Corregedoria Nacional instaura processos disciplinares e afasta três membros do MPPA por 120 dias

Por Estado do Pará Online
04/07/2026 às 15:02 • 3 min

Dois promotores e um procurador ficarão afastados por 120 dias enquanto respondem a processos administrativos disciplinares. (Foto: reprodução)

A Corregedoria Nacional do Ministério Público determinou, nesta sexta-feira (03), a instauração de Processos Administrativos Disciplinares (PADs) contra três integrantes do Ministério Público do Estado do Pará (MPPA). A decisão também determina o afastamento cautelar, por 120 dias, de dois promotores de Justiça e de um procurador de Justiça.
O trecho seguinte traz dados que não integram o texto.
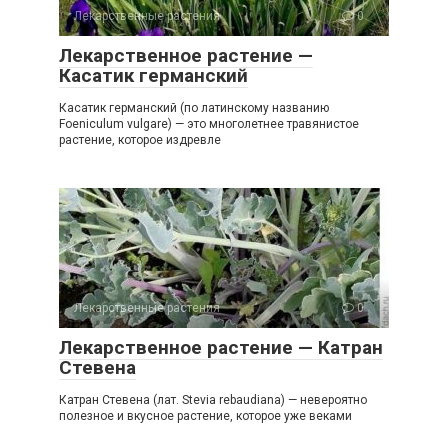
Лекарственные растения
0
Лекарственное растение —
Касатик германский
Касатик германский (по латинскому названию
Foeniculum vulgare) — это многолетнее травянистое
растение, которое издревле
Лекарственные растения
0
Лекарственное растение — Катран
Стевена
Катран Стевена (лат. Stevia rebaudiana) — невероятно
полезное и вкусное растение, которое уже веками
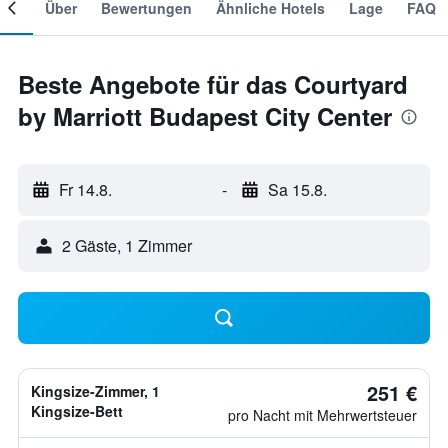
mer
Über
Bewertungen
Ähnliche Hotels
Lage
FAQ
Beste Angebote für das Courtyard
by Marriott Budapest City Center
Fr 14.8.
-
Sa 15.8.
2 Gäste, 1 Zimmer
251 €
Kingsize-Zimmer, 1
Kingsize-Bett
pro Nacht mit Mehrwertsteuer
Segundo a apuração do portal URUÁ-TAPERA, os afastados são o promotor Luiz Márcio Teixeira Cypriano, titular da 2ª Promotoria de Justiça do Controle Externo da Atividade Policial e da Tutela Coletiva da Segurança Pública de Belém; a promotora Juliana Dias Ferreira de Pinho Nobre, titular da 2ª Promotoria de Justiça Criminal de Benevides; e o procurador de Justiça Isaías Medeiros de Oliveira, secretário do Colégio de Procuradores de Justiça do MPPA.

Segundo a Corregedoria Nacional, as medidas foram adotadas com base em uma investigação criminal conduzida pelo Grupo de Atuação Especializada no Combate ao Crime Organizado (Gaeco). No caso dos dois promotores, a Corregedoria apontou indícios, em tese, da prática de infrações disciplinares relacionadas a fatos investigados envolvendo associação criminosa, corrupção passiva, advocacia administrativa qualificada e lavagem de capitais.

Em relação ao procurador de Justiça, a decisão cita indícios, também em tese, da prática dos crimes de advocacia administrativa e tráfico de influência, além de possíveis infrações disciplinares relacionadas ao descumprimento de deveres funcionais.

A instauração dos PADs e os afastamentos ainda serão submetidos ao referendo do Plenário do Conselho Nacional do Ministério Público (CNMP). Caso as medidas sejam confirmadas, os processos serão distribuídos a um conselheiro relator, responsável pela condução da instrução e pela apresentação de voto para julgamento final. O prazo inicial para conclusão é de 180 dias, podendo ser prorrogado.

Durante o período de afastamento, os três integrantes ficarão proibidos de acessar, de forma presencial ou remota, prédios, dependências e sistemas informatizados do MPPA, exceto para participar dos atos relacionados aos processos disciplinares e exercer o direito à ampla defesa e ao contraditório.

Também deverão entregar, em até 24 horas, credenciais funcionais, crachás, chaves, dispositivos de acesso e demais bens institucionais.